Extracted data entries

## START

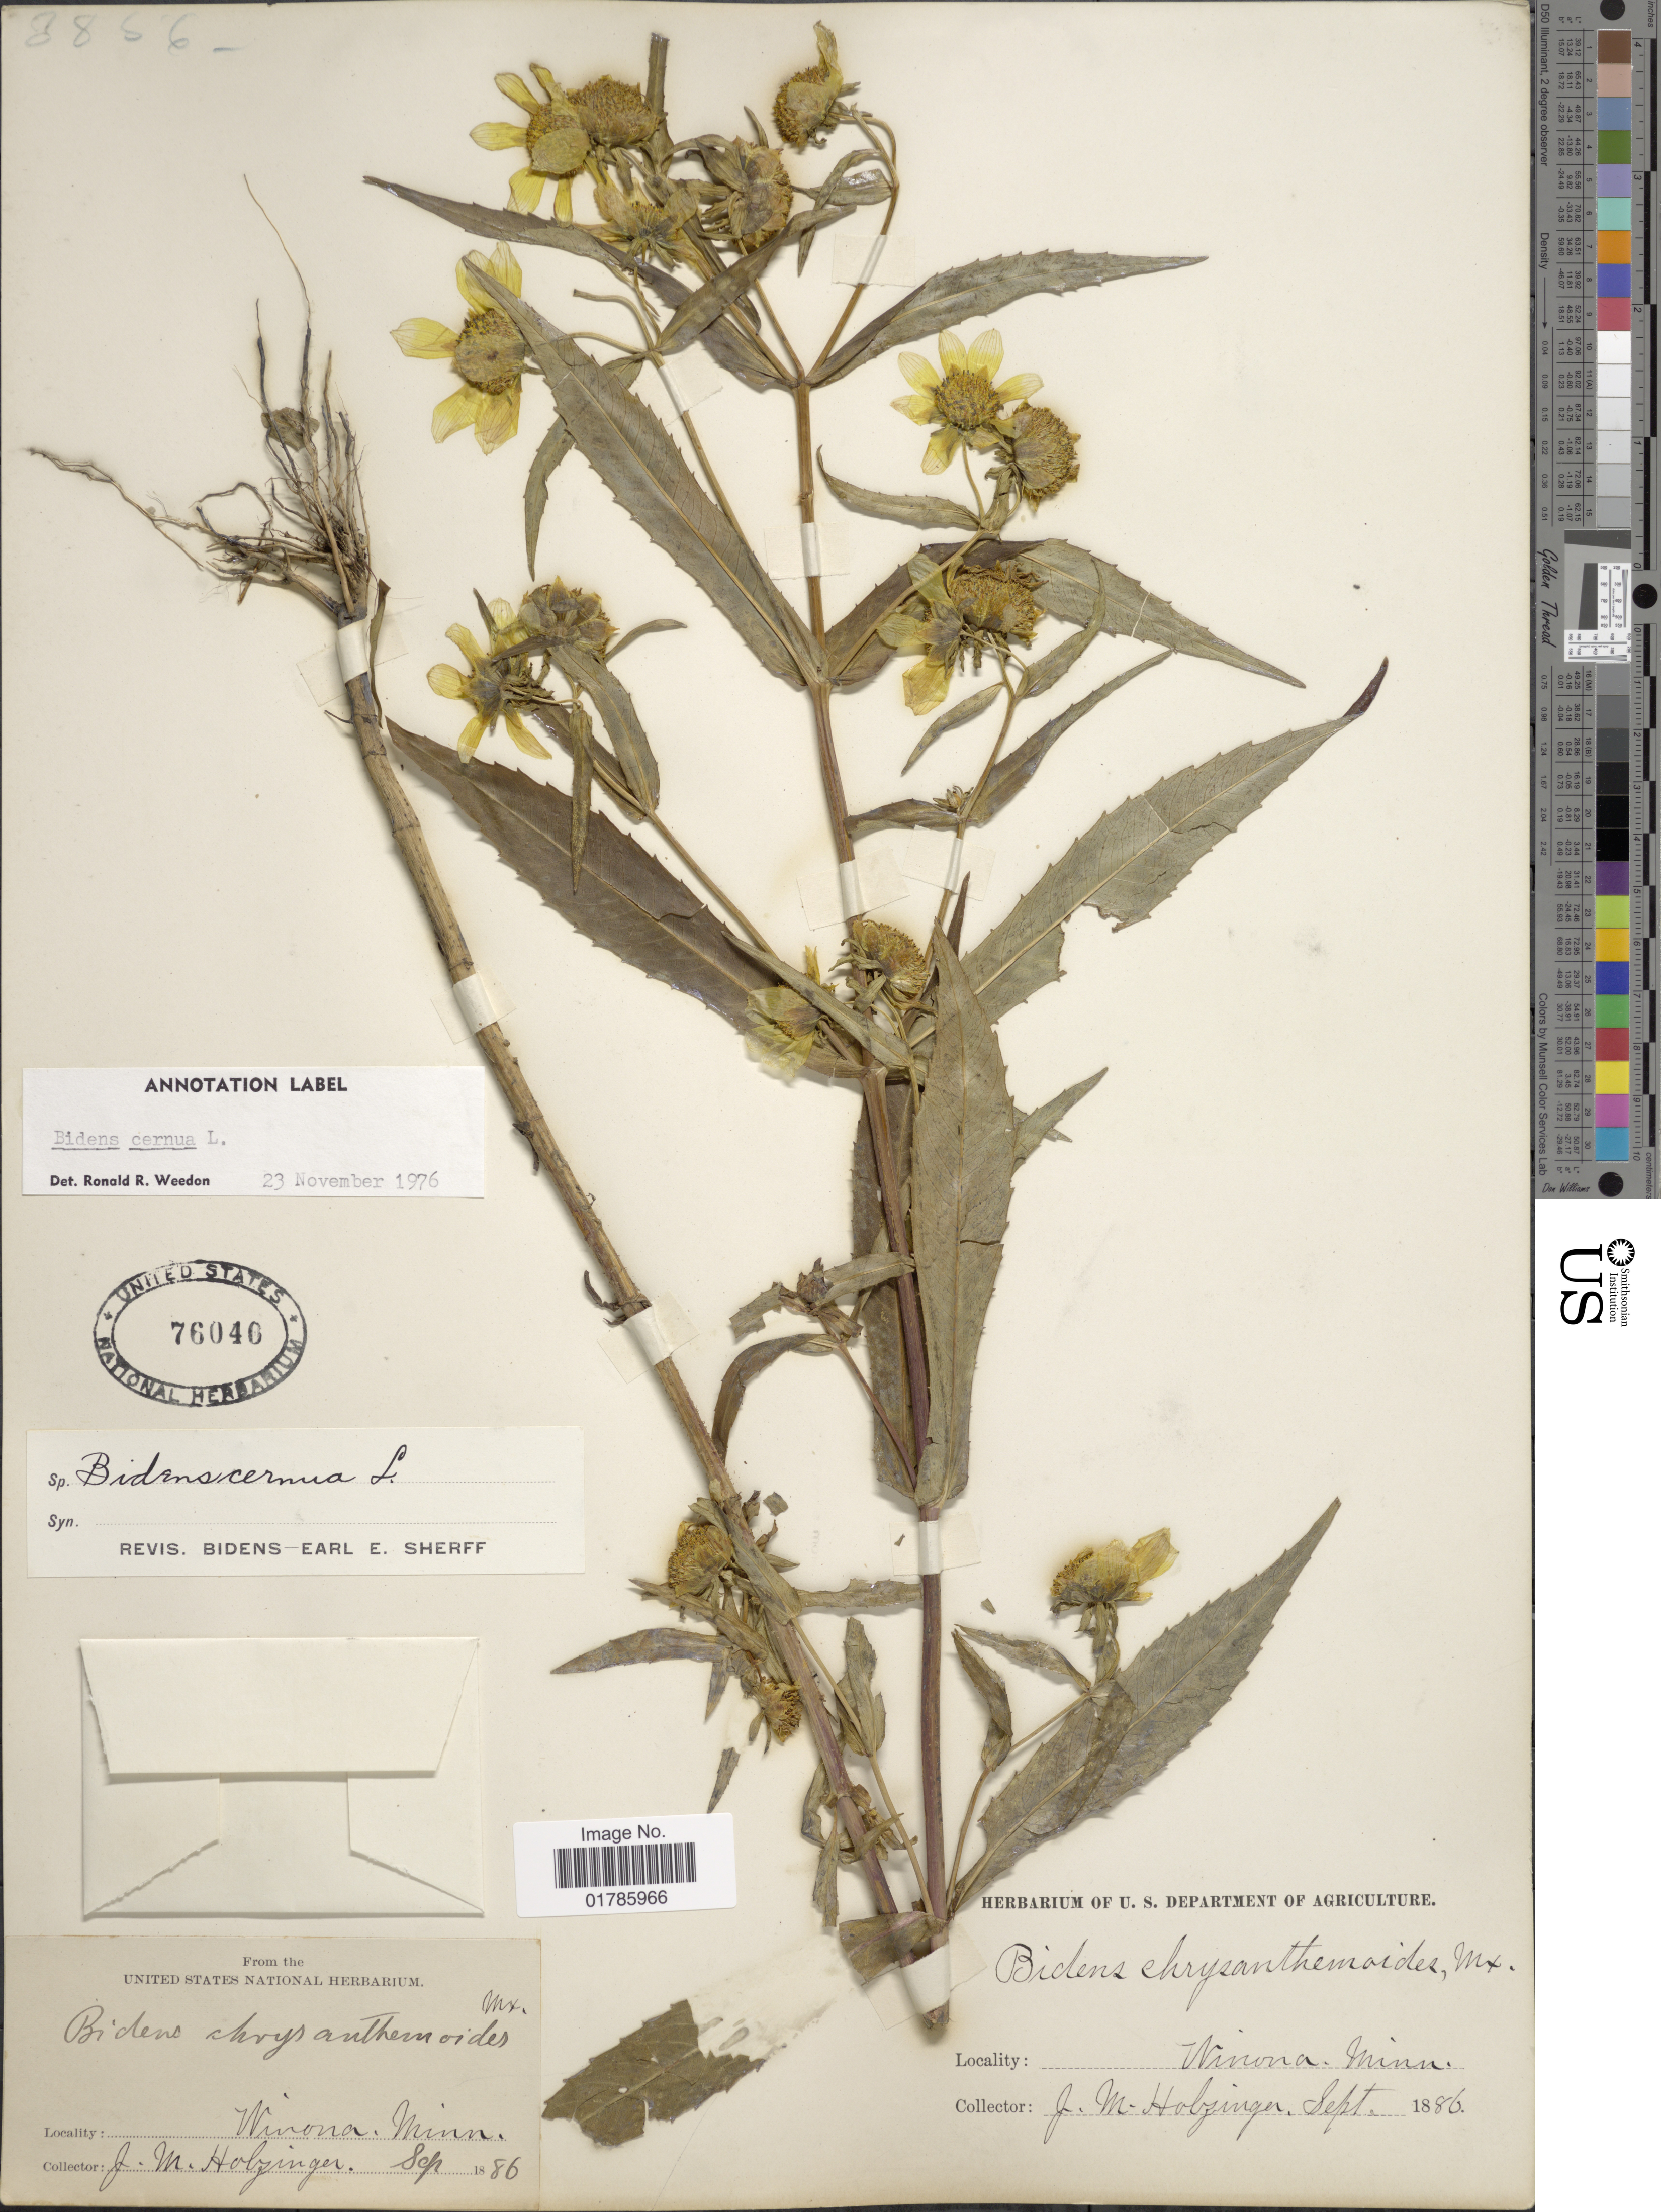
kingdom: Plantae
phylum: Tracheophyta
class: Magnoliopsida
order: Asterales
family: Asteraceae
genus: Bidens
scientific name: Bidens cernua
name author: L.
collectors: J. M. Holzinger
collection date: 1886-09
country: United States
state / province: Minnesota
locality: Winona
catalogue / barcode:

## END

* _Problem to work on_
Render the lines above as a numbered list, skipping blank lines and omitting the pictures.

* _Expected answer_
1. kingdom: Plantae
2. phylum: Tracheophyta
3. class: Magnoliopsida
4. order: Asterales
5. family: Asteraceae
6. genus: Bidens
7. scientific name: Bidens cernua
8. name author: L.
9. collectors: J. M. Holzinger
10. collection date: 1886-09
11. country: United States
12. state / province: Minnesota
13. locality: Winona
14. catalogue / barcode:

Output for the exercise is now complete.